| PASSAGE TO READ |

• • •

Member of the Bangladesh Parliament for Feni-1
- In office 30 January 2024 – 6 August 2024
- Preceded by: Shirin Akhter

Personal details
- Born: 7 November 1961 (age 64)
- Party: Bangladesh Awami League
- Occupation: Politician

= Alauddin Ahmed Chowdhury =

Bangladeshi politician

Alauddin Ahmed Chowdhury Nasim (born 7 November 1961) is a Bangladesh Awami League politician and a former Jatiya Sangsad member representing the Feni-1 constituency in 2024.

== Early life ==
Alauddin Ahmed Chowdhury Nasim was born on 7 November 1961 to Saleh Uddin Ahmed Chowdhury and Hosneara Begum Rani Chowdhury in Parashuram, Feni. He passed secondary from Guthuma Khan Bahadur Abdul Aziz High School in 1977 and higher secondary from Chittagong College in 1979. He graduated (honours) from the Social Science Department of Chittagong University in 1983 and completed a post graduate degree in 1984. He served as the president of the Bangladesh Chhatra League Chittagong University unit from 1984 to 1986. Later he joined the administration cadre of the Bangladesh Civil Service. In 2008, he took voluntary retirement while holding the post of deputy secretary and concentrated on various business ventures.

• • •

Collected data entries
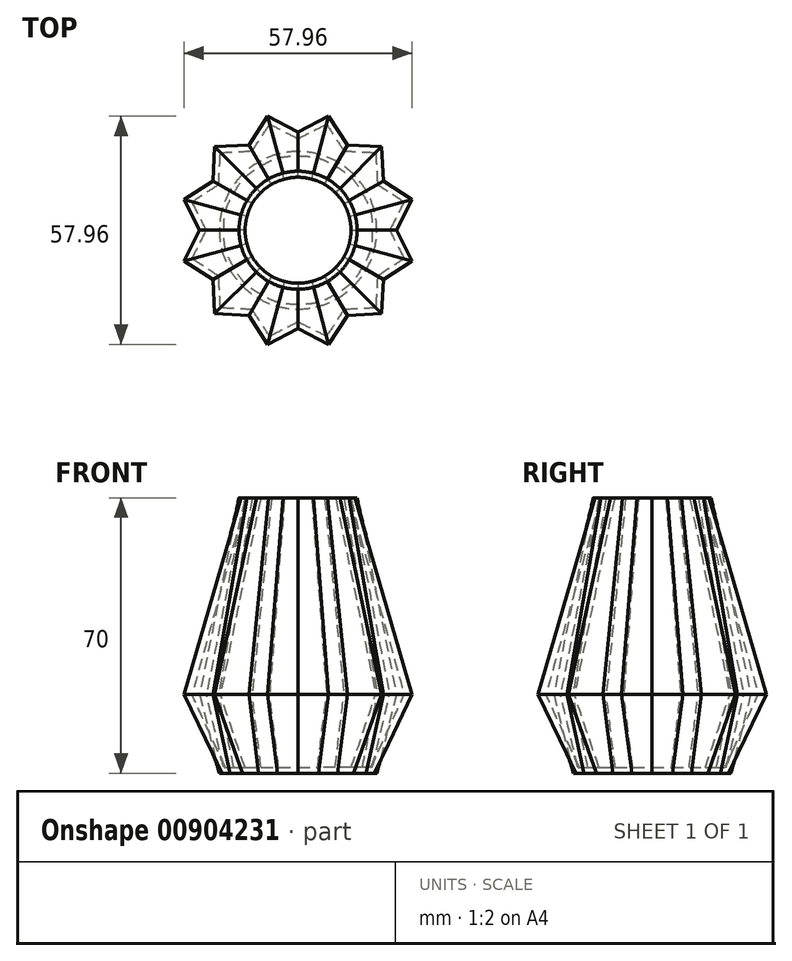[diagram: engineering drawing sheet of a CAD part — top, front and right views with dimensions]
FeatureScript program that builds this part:
annotation { "Feature Type Name" : "Feature", "Feature Type Description" : "" }
export const myFeature = defineFeature(function(context is Context, id is Id, definition is map)
    precondition{}
    {
        {
            var Q0;
            Q0=qCreatedBy(makeId("Top.planeOp"),FACE);
            var sketch = newSketch(context, id + "F0", { "sketchPlane" : qUnion([Q0])});
            skCircle(sketch, "E0", {"center": v(0, 0) * mm, "radius": 20 * mm});
            skSolve(sketch);
        }
        {
            var Q0;
            Q0=qCreatedBy(makeId("Top.planeOp"),FACE);
            cPlane(context, id + "F1", {"entities" : qUnion([Q0]), "cplaneType" : CPlaneType.OFFSET, "offset" : 20 * mm, "width" : 150 * mm, "height" : 150 * mm});
        }
        {
            var Q0;
            Q0=qCreatedBy(id+"F1.planeOp",FACE);
            var sketch = newSketch(context, id + "F2", { "sketchPlane" : qUnion([Q0])});
            skLineSegment(sketch, "E1", {"start": v(0, 0) * mm, "end": v(0, 25) * mm, "construction": true});
            skLineSegment(sketch, "E2", {"start": v(12.5, 21.65) * mm, "end": v(0, 0) * mm, "construction": true});
            skLineSegment(sketch, "E3", {"start": v(0, 0) * mm, "end": v(7.76, 28.98) * mm, "construction": true});
            skLineSegment(sketch, "E4", {"start": v(7.76, 28.98) * mm, "end": v(12.5, 21.65) * mm});
            skLineSegment(sketch, "E5", {"start": v(7.76, 28.98) * mm, "end": v(0, 25) * mm});
            skLineSegment(sketch, "E6.1.0", {"start": v(-7.76, 28.98) * mm, "end": v(0, 25) * mm});
            skLineSegment(sketch, "E6.1.1", {"start": v(-7.76, 28.98) * mm, "end": v(-12.5, 21.65) * mm});
            skLineSegment(sketch, "E6.2.0", {"start": v(-21.21, 21.21) * mm, "end": v(-12.5, 21.65) * mm});
            skLineSegment(sketch, "E6.2.1", {"start": v(-21.21, 21.21) * mm, "end": v(-21.65, 12.5) * mm});
            skLineSegment(sketch, "E6.3.0", {"start": v(-28.98, 7.76) * mm, "end": v(-21.65, 12.5) * mm});
            skLineSegment(sketch, "E6.3.1", {"start": v(-28.98, 7.76) * mm, "end": v(-25, 0) * mm});
            skLineSegment(sketch, "E6.4.0", {"start": v(-28.98, -7.76) * mm, "end": v(-25, 0) * mm});
            skLineSegment(sketch, "E6.4.1", {"start": v(-28.98, -7.76) * mm, "end": v(-21.65, -12.5) * mm});
            skLineSegment(sketch, "E6.5.0", {"start": v(-21.21, -21.21) * mm, "end": v(-21.65, -12.5) * mm});
            skLineSegment(sketch, "E6.5.1", {"start": v(-21.21, -21.21) * mm, "end": v(-12.5, -21.65) * mm});
            skLineSegment(sketch, "E6.6.0", {"start": v(-7.76, -28.98) * mm, "end": v(-12.5, -21.65) * mm});
            skLineSegment(sketch, "E6.6.1", {"start": v(-7.76, -28.98) * mm, "end": v(0, -25) * mm});
            skLineSegment(sketch, "E6.7.0", {"start": v(7.76, -28.98) * mm, "end": v(0, -25) * mm});
            skLineSegment(sketch, "E6.7.1", {"start": v(7.76, -28.98) * mm, "end": v(12.5, -21.65) * mm});
            skLineSegment(sketch, "E6.8.0", {"start": v(21.21, -21.21) * mm, "end": v(12.5, -21.65) * mm});
            skLineSegment(sketch, "E6.8.1", {"start": v(21.21, -21.21) * mm, "end": v(21.65, -12.5) * mm});
            skLineSegment(sketch, "E6.9.0", {"start": v(28.98, -7.76) * mm, "end": v(21.65, -12.5) * mm});
            skLineSegment(sketch, "E6.9.1", {"start": v(28.98, -7.76) * mm, "end": v(25, 0) * mm});
            skLineSegment(sketch, "E6.10.0", {"start": v(28.98, 7.76) * mm, "end": v(25, 0) * mm});
            skLineSegment(sketch, "E6.10.1", {"start": v(28.98, 7.76) * mm, "end": v(21.65, 12.5) * mm});
            skLineSegment(sketch, "E6.11.0", {"start": v(21.21, 21.21) * mm, "end": v(21.65, 12.5) * mm});
            skLineSegment(sketch, "E6.11.1", {"start": v(21.21, 21.21) * mm, "end": v(12.5, 21.65) * mm});
            skPoint(sketch, "E6.center", {"position": v(0, 0) * mm});
            skSolve(sketch);
        }
        {
            var Q0;
            Q0=makeQuery(id+"F2.imprint","IMPRINT",FACE,{"disambiguationData":[TD([[makeQuery(id+"F2.imprint","IMPRINT",EDGE,{"derivedFrom":sQuery(id+"F2.wireOp",EDGE,"E4")}),-1.0]])]});
            var Q1;
            Q1=makeQuery(id+"F0.imprint","IMPRINT",FACE,{"disambiguationData":[TD([[makeQuery(id+"F0.imprint","IMPRINT",EDGE,{"derivedFrom":sQuery(id+"F0.wireOp",EDGE,"E0")}),1.0]])]});
            loft(context, id + "F3", {"sheetProfilesArray" : [{ "sheetProfileEntities" : qUnion([Q0]) }, { "sheetProfileEntities" : qUnion([Q1]) }]});
        }
        {
            var Q0;
            Q0=makeQuery(id+"F3.opLoft","CAP_FACE",FACE,{"disambiguationData":[OSD([makeQuery(id+"F2.imprint","IMPRINT",FACE,{"disambiguationData":[TD([[makeQuery(id+"F2.imprint","IMPRINT",EDGE,{"derivedFrom":sQuery(id+"F2.wireOp",EDGE,"E4")}),-1.0]])]})])],"isStart":true});
            cPlane(context, id + "F4", {"entities" : qUnion([Q0]), "cplaneType" : CPlaneType.OFFSET, "offset" : 50 * mm, "width" : 150 * mm, "height" : 150 * mm});
        }
        {
            var Q0;
            Q0=qCreatedBy(id+"F4.planeOp",FACE);
            var sketch = newSketch(context, id + "F5", { "sketchPlane" : qUnion([Q0])});
            skCircle(sketch, "E7", {"center": v(0, 0) * mm, "radius": 15 * mm});
            skSolve(sketch);
        }
        {
            var Q1;
            Q1=makeQuery(id+"F5.imprint","IMPRINT",FACE,{"disambiguationData":[TD([[makeQuery(id+"F5.imprint","IMPRINT",EDGE,{"derivedFrom":sQuery(id+"F5.wireOp",EDGE,"E7")}),1.0]])]});
            var Q2;
            Q2=makeQuery(id+"F3.opLoft","CAP_FACE",FACE,{"disambiguationData":[OSD([makeQuery(id+"F2.imprint","IMPRINT",FACE,{"disambiguationData":[TD([[makeQuery(id+"F2.imprint","IMPRINT",EDGE,{"derivedFrom":sQuery(id+"F2.wireOp",EDGE,"E4")}),-1.0]])]})])],"isStart":true});
            loft(context, id + "F6", {"operationType" : NewBodyOperationType.ADD, "sheetProfilesArray" : [{ "sheetProfileEntities" : qUnion([Q1]) }, { "sheetProfileEntities" : qUnion([Q2]) }]});
        }
        {
            var Q0;
            Q0=makeQuery(id+"F6.opLoft","CAP_FACE",FACE,{"disambiguationData":[OSD([makeQuery(id+"F5.imprint","IMPRINT",FACE,{"disambiguationData":[TD([[makeQuery(id+"F5.imprint","IMPRINT",EDGE,{"derivedFrom":sQuery(id+"F5.wireOp",EDGE,"E7")}),1.0]])]})])],"isStart":true});
            shell(context, id + "F7", {"entities" : qUnion([Q0]), "thickness" : 1.5 * mm});
        }
    });
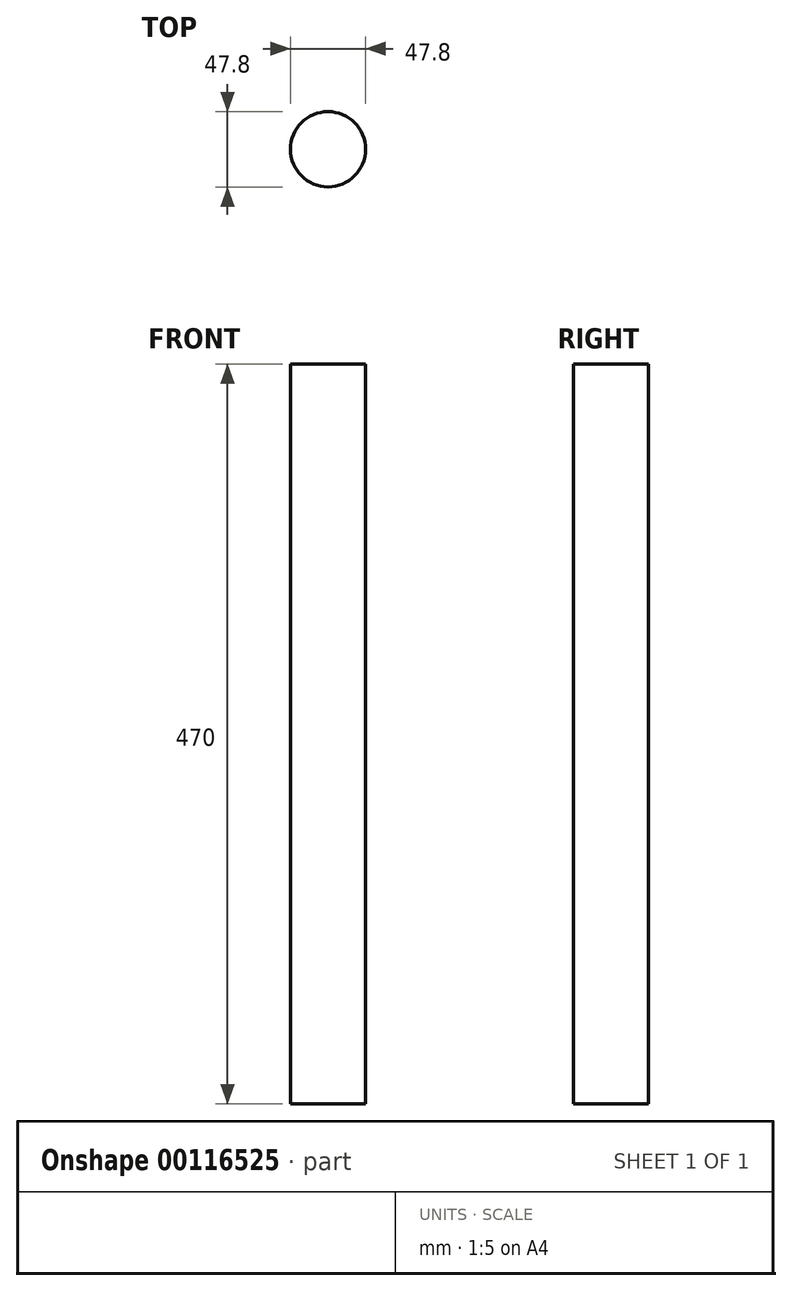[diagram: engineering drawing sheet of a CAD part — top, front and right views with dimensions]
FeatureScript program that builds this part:
annotation { "Feature Type Name" : "Feature", "Feature Type Description" : "" }
export const myFeature = defineFeature(function(context is Context, id is Id, definition is map)
    precondition{}
    {
        {
            var Q0;
            Q0=qCreatedBy(makeId("Top.planeOp"),FACE);
            var sketch = newSketch(context, id + "F0", { "sketchPlane" : qUnion([Q0])});
            skCircle(sketch, "E0", {"center": v(0, 0) * mm, "radius": 23.9 * mm});
            skSolve(sketch);
        }
        {
            var Q0;
            Q0=qSketchRegion(id+"F0",true);
            var Q1;
            Q1=makeQuery(id+"F0.imprint","IMPRINT",FACE,{"disambiguationData":[TD([[makeQuery(id+"F0.imprint","IMPRINT",EDGE,{"derivedFrom":sQuery(id+"F0.wireOp",EDGE,"E0")}),1.0]])]});
            extrude(context, id + "F1", {"entities" : qUnion([Q0, Q1]), "depth" : 470 * mm});
        }
    });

• • •

| REQUIRED TASKS |
- 1) According to the biography of Alauddin Ahmed Chowdhury, from which college did he pass higher secondary?
- 2) In the biography of Alauddin Ahmed Chowdhury, switch "Preceded by" to "Predecessor" and write out everything from "Member of the" down to "1961 (age 64)" again.

| PER-TASK OUTPUTS |
- 1) Chittagong College, in 1979.

- 2)
Member of the Bangladesh Parliament for Feni-1
- In office 30 January 2024 – 6 August 2024
- Predecessor: Shirin Akhter

Personal details
- Born: 7 November 1961 (age 64)